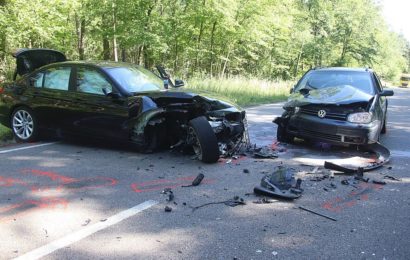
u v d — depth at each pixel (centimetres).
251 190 557
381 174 656
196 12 2550
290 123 835
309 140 838
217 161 703
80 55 2531
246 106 1720
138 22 2364
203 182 588
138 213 468
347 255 377
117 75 768
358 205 509
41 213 464
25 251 375
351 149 838
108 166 661
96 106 752
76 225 432
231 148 739
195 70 3009
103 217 455
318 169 673
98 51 3066
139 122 711
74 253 372
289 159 742
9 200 502
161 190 549
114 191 541
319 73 965
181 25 2623
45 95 805
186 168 659
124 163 681
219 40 2984
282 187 555
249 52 3222
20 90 837
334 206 503
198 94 712
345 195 544
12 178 588
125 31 2389
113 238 404
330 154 791
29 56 888
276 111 1530
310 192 553
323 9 4903
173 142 770
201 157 689
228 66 3450
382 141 968
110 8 2305
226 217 461
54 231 417
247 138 777
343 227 440
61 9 1922
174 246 388
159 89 798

********************

**WORK INSTRUCTIONS:** Set down the entries above word for word, but drop any image.

**RESPONSE BOX:**
u v d — depth at each pixel (centimetres).
251 190 557
381 174 656
196 12 2550
290 123 835
309 140 838
217 161 703
80 55 2531
246 106 1720
138 22 2364
203 182 588
138 213 468
347 255 377
117 75 768
358 205 509
41 213 464
25 251 375
351 149 838
108 166 661
96 106 752
76 225 432
231 148 739
195 70 3009
103 217 455
318 169 673
98 51 3066
139 122 711
74 253 372
289 159 742
9 200 502
161 190 549
114 191 541
319 73 965
181 25 2623
45 95 805
186 168 659
124 163 681
219 40 2984
282 187 555
249 52 3222
20 90 837
334 206 503
198 94 712
345 195 544
12 178 588
125 31 2389
113 238 404
330 154 791
29 56 888
276 111 1530
310 192 553
323 9 4903
173 142 770
201 157 689
228 66 3450
382 141 968
110 8 2305
226 217 461
54 231 417
247 138 777
343 227 440
61 9 1922
174 246 388
159 89 798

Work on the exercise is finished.